The pictures don't do the colors justice.
The black thread is made from a knot of special yarn, of which I crotcheted a strand with two threads, I used black because I want to emphasize that color a bit in the fabric, over the brown that is also in it. The other two are crotcheted with the weft threads of the fabric.
The result of three strands of threads in a braid. As I have relatively short ends of threads, there are a lot of thread ends. I'm not quite sure about this trim, it is a lot of work, and I think I will have to buy a little extra fabric if I want to do this for the whole jacket. I'll let it lay around for a day or two to make up my mind.
Saturday, September 5, 2009
Browsing on the net this week I found this article on machine tension on the Threads website with something completely new to me:
"Be sure your presser foot is down when you make the tension adjustment."
This is an eyeopener to me. I tried it and it really seems to work better than with the presser foot up. I never thought of this making a difference and sure have never heard about this. Did you know?
For more information on the subject see the original article.
Friday, September 4, 2009
Laura, thank you very much for your timely comment. I saw it just before I went to my sewing room to cut a new muslin! I had traced the size 12, tapering down to 14 and did the fba when I read your comment and thought "I will try that first". A little later this is the result.
I was happy with all comments of course, and the general opinion was (like I thought too) that I could have started with size 12 in the shoulder/neck part. Again, only the right side of the jacket is changed.
I'm wearing a thin lambswool top underneath, and think I won't wear anything with more thickness under this jacket. It feels a bit snug, but like Lindsay T said, this is meant to be a snug fitted jacket. Am I ready to cut in the real fabric?
On the right is the new adapted version. For comparison I have put the pictures side by side.
Thursday, September 3, 2009
First let me thank you for your advice on treating my fabric. Special thanks to Marie-Christine for her extensive reply. She could well be right that it could be washed, but I think that will follow the majority and only steam the fabric. I'm too afraid it will not be the same after washing. But I'll follow her advice next time when I do have some extra fabric to test with.

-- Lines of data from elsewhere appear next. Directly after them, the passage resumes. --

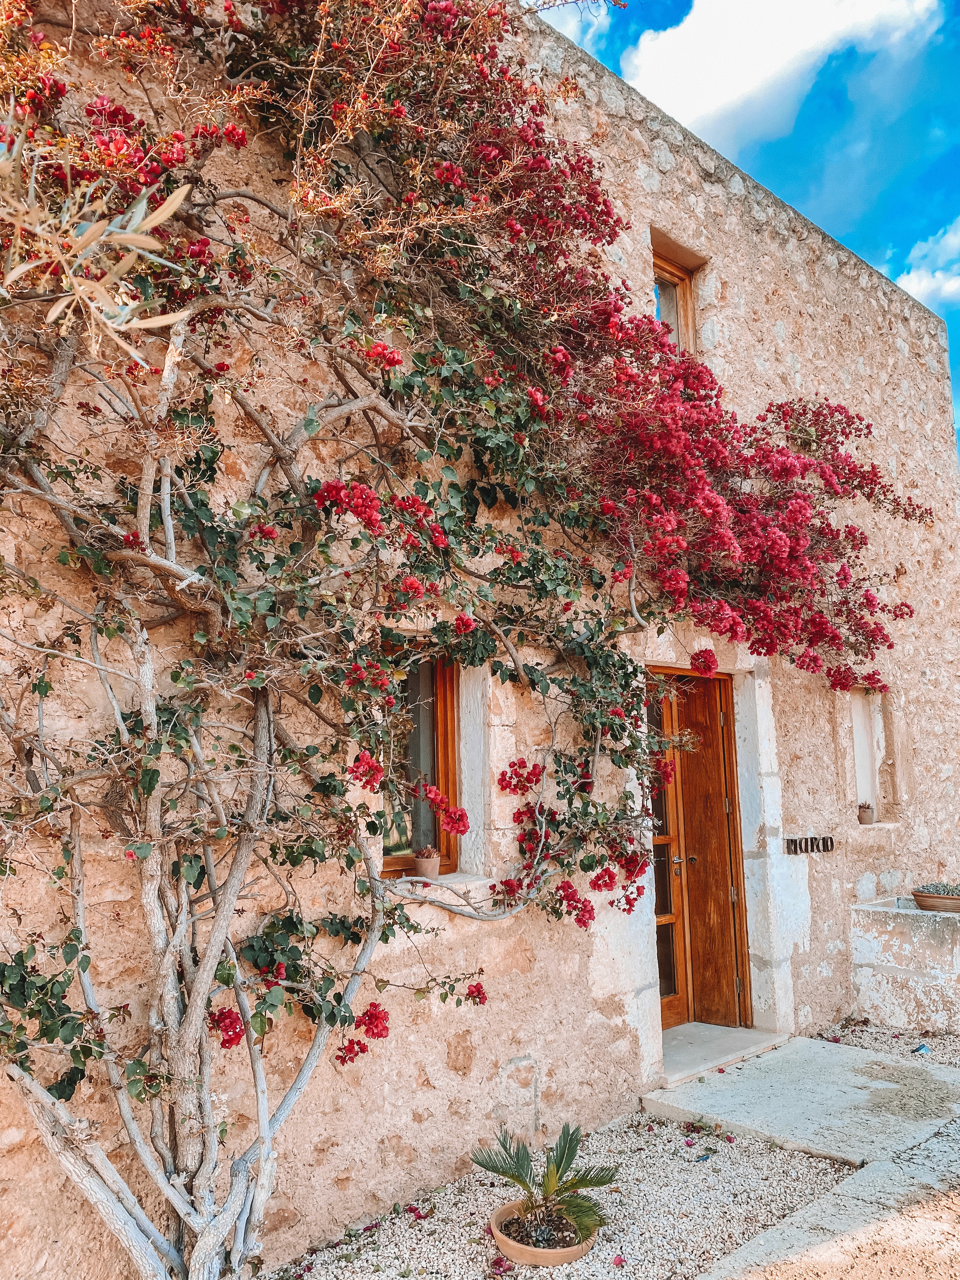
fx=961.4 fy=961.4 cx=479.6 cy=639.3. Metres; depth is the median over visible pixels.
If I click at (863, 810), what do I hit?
small pot
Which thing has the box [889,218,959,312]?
cloud
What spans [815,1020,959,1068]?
gravel bed
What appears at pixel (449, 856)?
window
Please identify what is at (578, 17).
cloud
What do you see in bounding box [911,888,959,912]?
planter bowl
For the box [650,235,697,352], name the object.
upper window
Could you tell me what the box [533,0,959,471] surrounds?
sky
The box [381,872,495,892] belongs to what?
window sill
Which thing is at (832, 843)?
sign letters
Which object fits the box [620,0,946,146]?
cloud
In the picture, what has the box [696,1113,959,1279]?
pavement
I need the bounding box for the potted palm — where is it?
[472,1117,616,1253]
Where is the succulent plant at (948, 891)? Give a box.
[914,880,959,896]
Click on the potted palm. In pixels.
(518, 1152)
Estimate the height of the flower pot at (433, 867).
0.161 m
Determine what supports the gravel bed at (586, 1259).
on the ground
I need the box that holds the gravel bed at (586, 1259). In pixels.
[274,1113,856,1279]
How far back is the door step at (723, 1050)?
5.58 m
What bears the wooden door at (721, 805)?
in the stone building
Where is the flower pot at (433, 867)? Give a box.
[411,844,442,879]
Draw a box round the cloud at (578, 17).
[530,0,618,48]
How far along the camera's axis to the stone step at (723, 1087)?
4.82 m
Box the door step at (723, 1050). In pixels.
[657,1021,786,1083]
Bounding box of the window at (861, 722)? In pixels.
[847,687,885,820]
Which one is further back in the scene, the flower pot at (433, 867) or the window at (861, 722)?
the window at (861, 722)
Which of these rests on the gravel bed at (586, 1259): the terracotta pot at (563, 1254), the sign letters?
the terracotta pot at (563, 1254)
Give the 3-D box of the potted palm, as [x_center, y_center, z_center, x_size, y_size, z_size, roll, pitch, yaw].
[0.225,1.946,3.457,0.587,0.364,0.601,7,-11,-44]
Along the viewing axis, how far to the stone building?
4.24 m
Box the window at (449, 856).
[378,650,461,877]
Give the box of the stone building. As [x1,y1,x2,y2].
[0,0,959,1279]
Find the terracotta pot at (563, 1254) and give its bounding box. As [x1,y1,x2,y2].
[490,1199,595,1265]
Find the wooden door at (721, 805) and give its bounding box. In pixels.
[645,670,752,1032]
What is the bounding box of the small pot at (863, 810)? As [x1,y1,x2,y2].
[856,801,875,823]
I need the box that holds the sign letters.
[784,833,836,854]
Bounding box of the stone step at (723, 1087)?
[639,1034,959,1166]

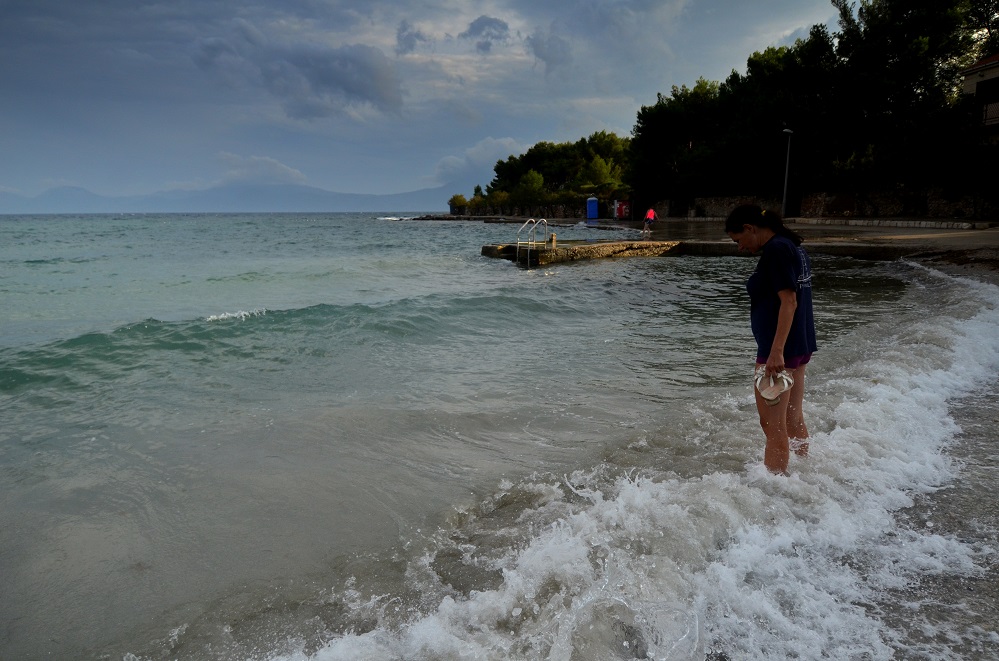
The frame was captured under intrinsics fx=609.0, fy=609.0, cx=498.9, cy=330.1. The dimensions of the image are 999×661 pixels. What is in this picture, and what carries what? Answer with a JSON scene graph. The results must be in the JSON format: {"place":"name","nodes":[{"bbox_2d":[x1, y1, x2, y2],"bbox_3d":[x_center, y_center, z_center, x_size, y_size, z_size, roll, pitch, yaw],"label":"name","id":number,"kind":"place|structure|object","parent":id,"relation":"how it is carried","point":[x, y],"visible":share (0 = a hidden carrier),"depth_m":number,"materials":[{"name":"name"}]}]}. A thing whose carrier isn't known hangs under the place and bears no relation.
{"place":"outdoors","nodes":[
{"label":"outdoors","id":0,"kind":"place"},
{"bbox_2d":[1,180,461,214],"label":"mountain","id":1,"kind":"structure","parent":0,"point":[280,209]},
{"bbox_2d":[216,152,309,186],"label":"cloud","id":2,"kind":"structure","parent":0,"point":[296,174],"materials":[{"name":"white"}]},
{"bbox_2d":[192,35,404,119],"label":"cloud","id":3,"kind":"structure","parent":0,"point":[352,91],"materials":[{"name":"grey"}]},
{"bbox_2d":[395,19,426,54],"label":"cloud","id":4,"kind":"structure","parent":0,"point":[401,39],"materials":[{"name":"grey"}]},
{"bbox_2d":[0,0,855,207],"label":"sky","id":5,"kind":"structure","parent":0,"point":[493,26],"materials":[{"name":"blue"}]},
{"bbox_2d":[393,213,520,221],"label":"shore","id":6,"kind":"structure","parent":0,"point":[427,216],"materials":[{"name":"stone"}]},
{"bbox_2d":[431,135,528,180],"label":"cloud","id":7,"kind":"structure","parent":0,"point":[489,145],"materials":[{"name":"white"}]},
{"bbox_2d":[465,15,510,49],"label":"cloud","id":8,"kind":"structure","parent":0,"point":[487,22],"materials":[{"name":"grey"}]},
{"bbox_2d":[0,211,979,660],"label":"sea","id":9,"kind":"structure","parent":0,"point":[311,228],"materials":[{"name":"liquid"}]},
{"bbox_2d":[725,205,815,474],"bbox_3d":[1.712,0.147,3.803,0.613,1.732,0.736,0,11,1],"label":"woman","id":10,"kind":"object","parent":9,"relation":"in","point":[781,361],"visible":0.95,"depth_m":3.67},
{"bbox_2d":[753,366,793,404],"bbox_3d":[1.504,0.295,3.362,0.236,0.159,0.274,0,11,1],"label":"sandals","id":11,"kind":"object","parent":10,"relation":"in","point":[769,397],"visible":0.92,"depth_m":3.34,"materials":[{"name":"fabric"}]},
{"bbox_2d":[448,202,590,219],"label":"stone wall","id":12,"kind":"structure","parent":0,"point":[509,212],"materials":[{"name":"stone"}]},
{"bbox_2d":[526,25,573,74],"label":"cloud","id":13,"kind":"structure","parent":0,"point":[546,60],"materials":[{"name":"grey"}]},
{"bbox_2d":[480,239,683,264],"label":"stone pier","id":14,"kind":"structure","parent":0,"point":[485,249],"visible":0.71,"materials":[{"name":"brown stone"}]},
{"bbox_2d":[516,218,548,266],"bbox_3d":[1.027,-2.179,18.774,0.820,2.421,1.191,0,11,1],"label":"ladder","id":15,"kind":"object","parent":14,"relation":"attached to","point":[528,249],"visible":0.95,"depth_m":18.60,"materials":[{"name":"silver metal"}]},
{"bbox_2d":[549,232,556,247],"bbox_3d":[1.725,-2.904,19.632,0.281,0.492,0.296,0,11,1],"label":"bollard","id":16,"kind":"object","parent":14,"relation":"on","point":[554,237],"visible":0.82,"depth_m":19.54,"materials":[{"name":"yellow"}]},
{"bbox_2d":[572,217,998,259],"label":"pavement","id":17,"kind":"structure","parent":0,"point":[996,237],"materials":[{"name":"grey stone"}]},
{"bbox_2d":[586,196,598,219],"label":"portable toilet","id":18,"kind":"object","parent":17,"relation":"on","point":[593,205],"visible":0.96,"depth_m":55.90,"materials":[{"name":"blue plastic"}]},
{"bbox_2d":[613,199,630,219],"bbox_3d":[10.453,-10.213,51.526,1.412,1.689,1.173,0,11,1],"label":"red container","id":19,"kind":"object","parent":17,"relation":"on","point":[620,212],"visible":0.89,"depth_m":51.16,"materials":[{"name":"red"}]},
{"bbox_2d":[642,207,657,235],"bbox_3d":[7.353,-5.385,29.781,0.677,1.316,1.007,0,11,1],"label":"person","id":20,"kind":"object","parent":17,"relation":"on","point":[651,212],"visible":0.99,"depth_m":29.56},
{"bbox_2d":[780,128,793,218],"bbox_3d":[15.161,-8.213,32.283,0.671,5.048,0.699,0,11,1],"label":"lamp post","id":21,"kind":"object","parent":17,"relation":"on","point":[784,199],"visible":0.94,"depth_m":32.24,"materials":[{"name":"metal"}]},
{"bbox_2d":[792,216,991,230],"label":"stone curb","id":22,"kind":"structure","parent":17,"relation":"on","point":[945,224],"depth_m":27.02,"materials":[{"name":"white stone"}]},
{"bbox_2d":[656,189,996,221],"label":"stone wall","id":23,"kind":"structure","parent":0,"point":[816,199],"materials":[{"name":"grey stone"}]},
{"bbox_2d":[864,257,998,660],"label":"sand beach","id":24,"kind":"structure","parent":0,"point":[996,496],"materials":[{"name":"grey"}]},
{"bbox_2d":[961,52,998,140],"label":"building","id":25,"kind":"structure","parent":0,"point":[980,66],"depth_m":28.38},
{"bbox_2d":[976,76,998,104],"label":"window","id":26,"kind":"structure","parent":25,"relation":"in","point":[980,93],"depth_m":28.61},
{"bbox_2d":[981,100,998,126],"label":"balcony railing","id":27,"kind":"object","parent":25,"relation":"attached to","point":[994,106],"visible":0.52,"depth_m":26.98,"materials":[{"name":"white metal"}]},
{"label":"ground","id":28,"kind":"structure","parent":0},
{"bbox_2d":[449,195,467,214],"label":"shrub","id":29,"kind":"object","parent":28,"relation":"on","point":[456,197],"visible":0.77,"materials":[{"name":"green plant"}]},
{"bbox_2d":[512,170,546,206],"label":"tree","id":30,"kind":"object","parent":28,"relation":"on","point":[530,178],"visible":0.94,"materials":[{"name":"green plant"}]},
{"bbox_2d":[478,132,632,209],"label":"tree cluster","id":31,"kind":"object","parent":28,"relation":"on","point":[536,147],"visible":0.75,"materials":[{"name":"green plant"}]},
{"bbox_2d":[580,154,623,196],"bbox_3d":[10.373,-14.640,61.935,5.249,6.254,5.308,0,11,1],"label":"tree","id":32,"kind":"object","parent":28,"relation":"on","point":[599,164],"visible":0.84,"depth_m":61.13,"materials":[{"name":"green plant"}]},
{"bbox_2d":[627,79,728,206],"bbox_3d":[15.090,-14.632,49.465,9.356,10.283,9.377,0,11,1],"label":"tree","id":33,"kind":"object","parent":28,"relation":"on","point":[667,124],"visible":0.83,"depth_m":47.75,"materials":[{"name":"green plant"}]},
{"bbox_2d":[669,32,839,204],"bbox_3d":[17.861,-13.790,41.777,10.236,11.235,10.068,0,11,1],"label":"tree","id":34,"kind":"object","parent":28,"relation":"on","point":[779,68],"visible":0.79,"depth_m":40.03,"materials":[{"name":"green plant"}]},
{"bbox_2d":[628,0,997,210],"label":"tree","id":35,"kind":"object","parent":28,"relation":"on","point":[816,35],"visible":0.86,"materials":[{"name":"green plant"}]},
{"bbox_2d":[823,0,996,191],"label":"tree","id":36,"kind":"object","parent":28,"relation":"on","point":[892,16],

I'v decided on the classic Vogue pattern 7975, view B (short length, long sleeves, no overlapping center front). I ordered it this weekend and it arrived Tuesday (from Naaipatronen who have 25% discount this month on Vogue patterns, the price then is still much higher than my US readers pay, but shipping isn't as high). Time to make a muslin. I realize that you haven't seen the progress on the dress yet, but that will come later.
I started with a size 14. On the pattern a final bust circumference of 105 cm is indicated, what I thought would be enough ease (8 cm). By size chart I would need 16, with a final measurement of 110 cm.
In the pictures the left side of the jacket (my left side) is the original size 14. I have taken space out of the upper half of the princess seam both in the front and in the back, because of too much space in the shoulder area and back. Think it should be a bit more, but the shoulder width seems ok now. I used a small shoulderpad, simply need that with my sloping shoulders.
What do you think? When I put the muslin on I thought it was OK, but seeing the pictures I'm thinking I should cut a size 12 for the upper part and do an FBA.
For time reasons I will not be sewing this one in the classic Chanel way. It seems that you need 100-200 hours for that, and I want this one to be ready three weeks from now. Though I can't see needing more than 100 hours when you machine quilt the pieces.
(This fabric gets wrinkles when you only look at it!)
Wednesday, September 2, 2009
The bouclé fabric is made of silk (at least 90% of the fabric) and I'm much inclined to sew it without pretreating the fabric in any way. I'm afraid the fabric will not have the same beautiful shine after washing it or will otherwise change.
Furthermore it's an expensive piece of fabric, and I just bought enough to make a short Chanel style jacket. I don't have any length to test with.
What should I do? I'd appreciate your opinion.